*Extrait du document*.
-=-=-=-=-
G comme géologie

Acrostiche pour décrire l’appellation Gigondas
aujourd’hui et hier

G comme géologie

Le regretté Jacques Puisais, ardent défenseur du « goût juste » et des vins de terroir, cherchait dans le verre « le paysage du lieu ». Et s’il y a bien des vins qui répondent à cette exigence, ce sont ceux de Gigondas.

Ici, le paysage est spectaculaire et saisissant de beauté. Imaginez un charmant village provençal lové dans un immense massif forestier d’où jaillissent des lames de calcaire ciselées par l’érosion qui culminent à plus de 600 mètres. Vous empruntez un des nombreux sentiers qui le traversent. Selon l’heure et la saison, vous sentez sur votre peau la caresse ou la brûlure du soleil méditerranéen. Le Mistral, souffle rafraîchissant ou bourrasque glacée, porte à vos narines des effluves de garrigue et de pinède.
-=-=-=-=-
*Matériel fourni*.
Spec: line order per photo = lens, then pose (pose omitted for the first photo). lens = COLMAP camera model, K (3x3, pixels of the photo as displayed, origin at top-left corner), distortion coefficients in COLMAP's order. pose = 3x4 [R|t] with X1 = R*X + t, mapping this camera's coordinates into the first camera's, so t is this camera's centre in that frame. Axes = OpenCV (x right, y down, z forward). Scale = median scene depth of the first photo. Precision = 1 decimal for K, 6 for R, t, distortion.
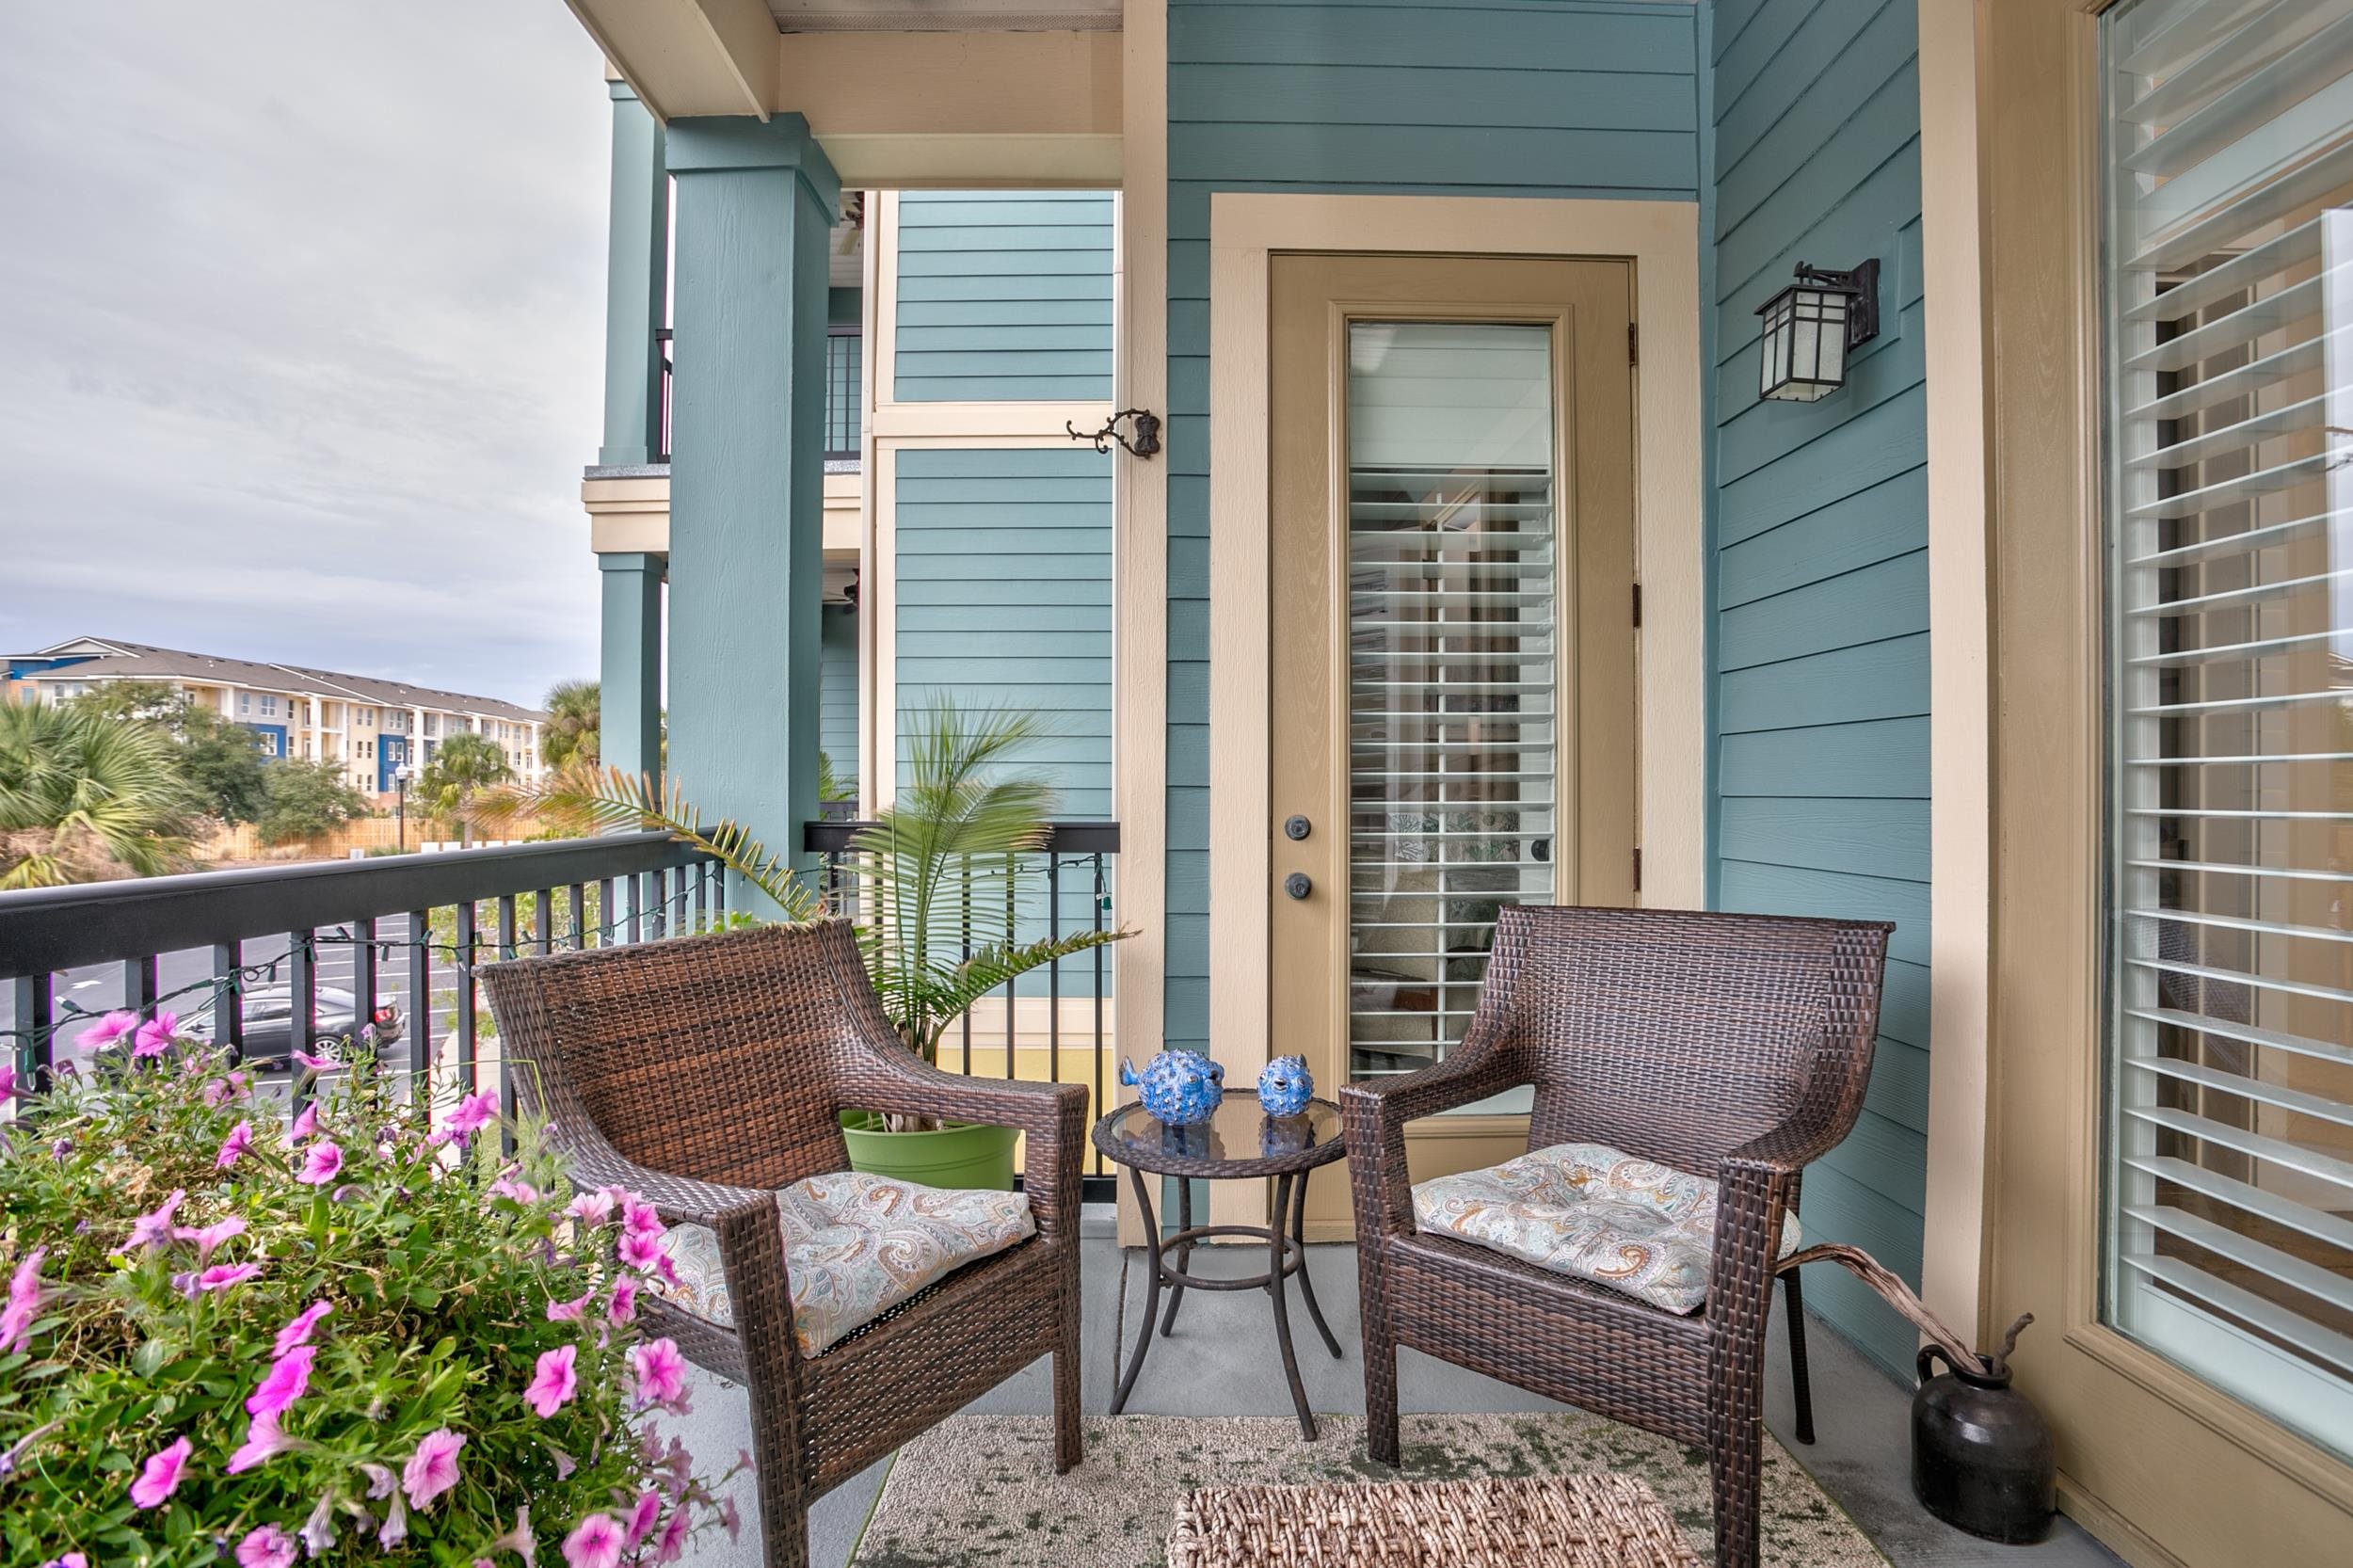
-=-=-=-=-
*Consigne 1*. D'après l'extrait consacré à Gigondas, quel défenseur des vins de terroir cherchait dans le verre « le paysage du lieu » ?
*Consigne 2*. Transcrivez fidèlement le passage de l'extrait consacré à Gigondas qui commence par « Le regretté Jacques » et se poursuit jusqu'à « ceux de Gigondas. ».
Le matériel fourni n'intervient nullement dans ce travail.

*Votre réponse 1*. Jacques Puisais.

*Votre réponse 2*.
Le regretté Jacques Puisais, ardent défenseur du « goût juste » et des vins de terroir, cherchait dans le verre « le paysage du lieu ». Et s’il y a bien des vins qui répondent à cette exigence, ce sont ceux de Gigondas.